Gather together all the information that you'll need, including details of your academic achievements, employment history and contact information for your referees.
You'll make a great first impression if you do your research - find out the aims of the company you're applying for, the sector they operate in and who their main competitors are. Browsing their social media channels is a good place to start.
Study the job description so that you can refer back to the specific skills and qualities that the employer is looking for as you complete the form.
Finally, read the instructions carefully to ensure that you complete the correct sections of the form and know when the deadline is.
What to include on an application form
The application form should make the employer want to meet you to find out more and demonstrate your skills. Typical sections of an application form include:
Personal information - give basic details, such as name and email address.

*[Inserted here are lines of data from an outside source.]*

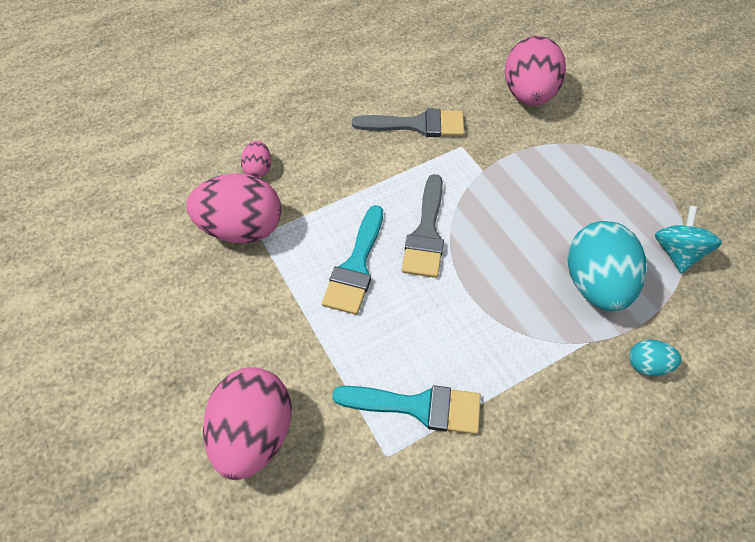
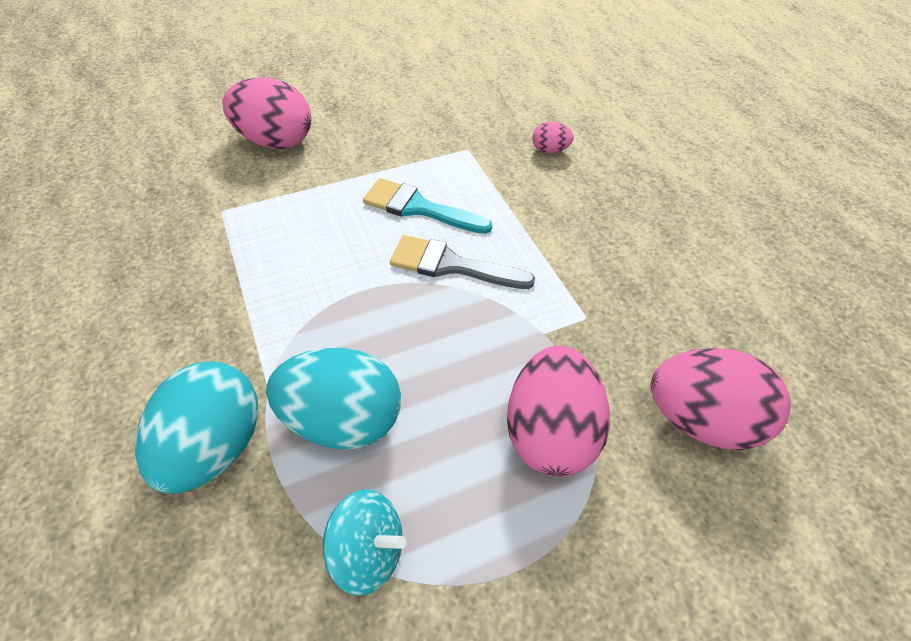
camera: 95 degrees right, 5 degrees down
(242, 229) = (476, 139): pink egg -> pink egg (550, 432)
(417, 125) = (622, 278): grey brush -> none
(418, 407) = (255, 235): turquoise brush -> none
(647, 365) = (215, 446): turquoise egg -> turquoise egg, size x2.14

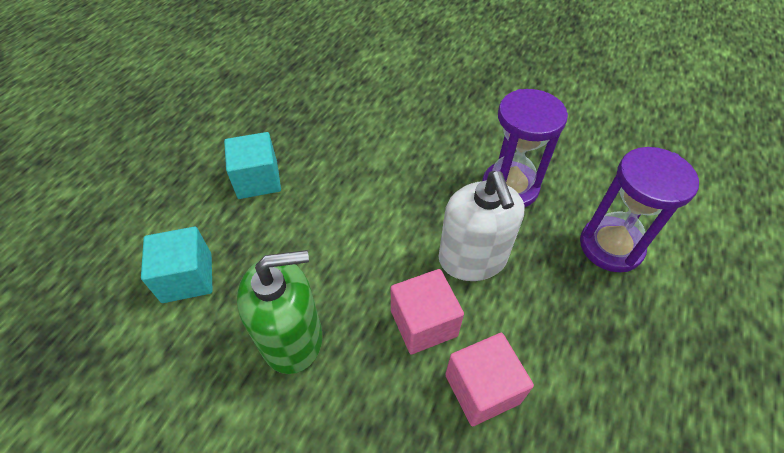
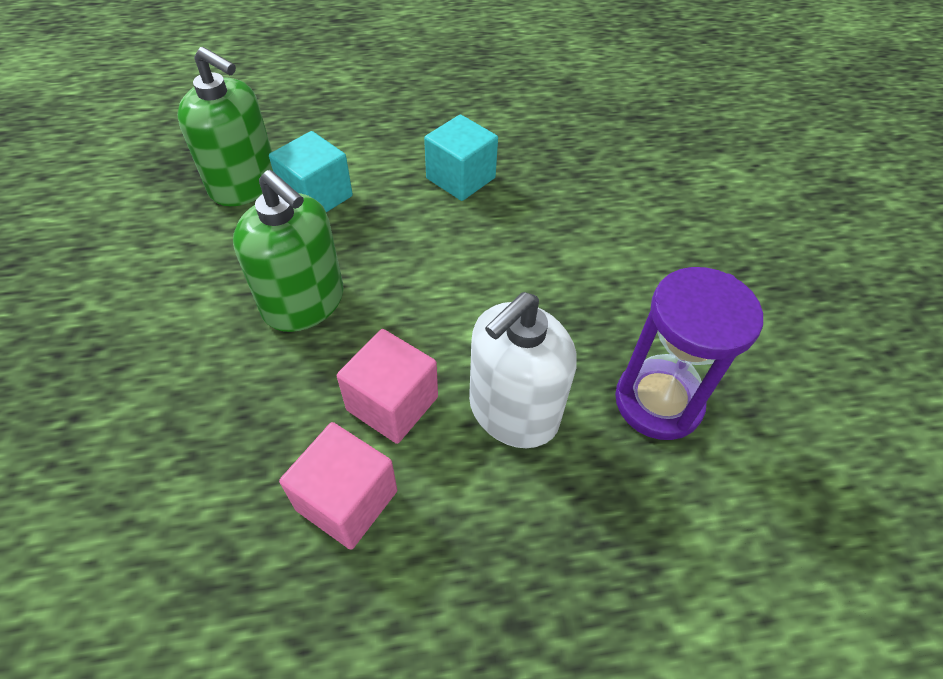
camera: 55 degrees right, 0 degrees up
(119, 325) = (244, 184): none -> green soap dispenser
(611, 246) = (668, 571): purple hourglass -> none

Educational background - provide information on your academic achievements, including the institutions you've attended, courses taken and qualifications gained.
Work experience - list your employment history and describe your main duties and responsibilities in each role, emphasising those most closely related to the job you're applying for.
Competency-based questions - give specific examples of times when you've demonstrated the skills required for the role. Avoid being vague, and don't waste space writing about skills you have that aren't relevant.
Personal statement - write a well-structured, well-argued case that you are the right person for the job, again referring to the person specification set out in the advert.
Refining your writing style will improve the quality of your application. Employers are looking for confident applicants who can convince them of their capabilities - demonstrate your suitability by giving short, to the point and positive answers.
You should also:
use power verbs such as transformed, delivered, achieved and inspired. Choose descriptive words like effective, consistent, determined and adaptable.
Focus on answering the questions and avoid waffling or being too vague. Select appropriate examples of your achievements from past experience. Demonstrate enthusiasm for the role. Ensure your spelling and grammar is correct.
Ask somebody else, such as a careers adviser, parent or friend, to read through your application form. A second pair of eyes will help pick out errors that you may not have spotted.
Don't be afraid to sell yourself. Demonstrate your passion for the company or job and any past achievements you can relate to the role. When writing your answers, always consider what skills employers want and how you can show that you have them.
Most application forms will also require you to provide details of at least two people who can provide references. You may sometimes be asked to attach a CV and covering letter as well.
Never lie on your job application form. Not only is this dishonest, but there can be more serious consequences - for example, altering your classification from a 2:2 to a 2:1 is considered degree fraud and could result in a prison sentence.